If you enter #AUTHOR# string in the Meta Author field then author metadata from the input document will be inserted in the <meta name=”author” content=”…”> content attribute. Please note that if your document does not have any metadata then we cannot add it automatically.

Page title – If you use it Doc Converter Pro will change the <title>…</title> tag in the HTML file. For example, if you enter ‘About us’ it will change the title to <title>About us</title>. If you enter the #TITLE# variable Doc Converter Pro will get title metadata from the input document. If you enter #FILENAME# then Doc Converter Pro will use the file name for the title text. For example, if your file is called ‘my file.doc’ then the title tag will be <title>my file</title>.

Please note that metadata variables can be used for the metadata section and on Find and Replace/Delete.
Variable names that can be used as parameters:

#TITLE#, #AUTHOR#, #SUBJECT#, #KEYWORDS#, #CATEGORY#, #COMMENTS#, #COMPANY#, #CREATIONDATE#, #LASTSAVETIME#, #MANAGER#, #PAGES#, #REVISIONNUMBER#, #FILENAME#, #PAGESPLITTAGTEXT#

Replace HTML header or footer

Specify your own HTML header (from HTML file start to <body> tag) and footer (from </body> tag till the end of file).

Add HTML before or after tags

Add any HTML before or after start or end tags in the converted files.

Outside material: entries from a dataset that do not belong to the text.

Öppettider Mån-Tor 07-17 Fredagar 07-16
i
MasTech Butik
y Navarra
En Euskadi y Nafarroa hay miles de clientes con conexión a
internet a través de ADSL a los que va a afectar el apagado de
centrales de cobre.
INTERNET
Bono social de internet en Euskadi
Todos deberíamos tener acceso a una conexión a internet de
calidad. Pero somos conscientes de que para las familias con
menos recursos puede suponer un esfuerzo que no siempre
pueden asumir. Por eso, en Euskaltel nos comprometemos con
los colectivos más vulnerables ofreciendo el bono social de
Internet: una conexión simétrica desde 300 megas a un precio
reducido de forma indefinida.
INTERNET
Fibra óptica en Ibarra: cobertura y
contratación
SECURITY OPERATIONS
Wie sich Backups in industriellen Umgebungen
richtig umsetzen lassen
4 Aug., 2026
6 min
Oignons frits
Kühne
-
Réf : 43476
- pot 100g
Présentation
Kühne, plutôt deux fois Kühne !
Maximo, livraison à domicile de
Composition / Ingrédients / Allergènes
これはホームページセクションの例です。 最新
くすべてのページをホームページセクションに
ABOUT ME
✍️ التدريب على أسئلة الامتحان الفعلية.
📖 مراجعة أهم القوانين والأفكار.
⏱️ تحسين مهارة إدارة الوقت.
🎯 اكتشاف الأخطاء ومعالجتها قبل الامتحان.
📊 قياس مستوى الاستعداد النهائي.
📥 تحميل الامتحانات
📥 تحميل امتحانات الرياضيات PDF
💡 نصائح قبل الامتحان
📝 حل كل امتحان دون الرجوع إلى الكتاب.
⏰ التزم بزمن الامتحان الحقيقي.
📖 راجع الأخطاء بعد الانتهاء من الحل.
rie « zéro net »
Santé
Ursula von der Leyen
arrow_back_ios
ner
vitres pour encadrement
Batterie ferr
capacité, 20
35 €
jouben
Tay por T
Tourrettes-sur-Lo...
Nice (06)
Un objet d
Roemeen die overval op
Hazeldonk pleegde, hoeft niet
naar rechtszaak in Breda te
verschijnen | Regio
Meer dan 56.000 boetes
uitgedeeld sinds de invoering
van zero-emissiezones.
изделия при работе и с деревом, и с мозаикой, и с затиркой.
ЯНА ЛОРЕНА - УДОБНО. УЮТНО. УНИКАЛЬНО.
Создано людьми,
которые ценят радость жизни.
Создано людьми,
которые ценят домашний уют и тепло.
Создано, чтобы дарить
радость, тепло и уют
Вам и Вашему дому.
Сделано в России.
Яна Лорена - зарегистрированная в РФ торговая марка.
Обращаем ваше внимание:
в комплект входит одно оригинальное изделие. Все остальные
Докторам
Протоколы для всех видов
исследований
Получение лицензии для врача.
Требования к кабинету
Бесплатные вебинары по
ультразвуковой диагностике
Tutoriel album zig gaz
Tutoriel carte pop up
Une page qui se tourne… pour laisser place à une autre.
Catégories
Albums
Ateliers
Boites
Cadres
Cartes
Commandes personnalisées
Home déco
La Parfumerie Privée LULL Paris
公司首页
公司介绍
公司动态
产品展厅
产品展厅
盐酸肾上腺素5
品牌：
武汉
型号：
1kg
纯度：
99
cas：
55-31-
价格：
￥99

For instance, you can add custom metadata, style links, or script links in <head> tag or add some JavaScript code before the end of </body> tag.

CSV export options

Doc Converter Pro can export converted files to the CSV format that you can then import to a database or Excel. For instance, you can create a CSV file in WordPress posts table format, and then you can import a such CSV file into WordPress with some import CSV plugin.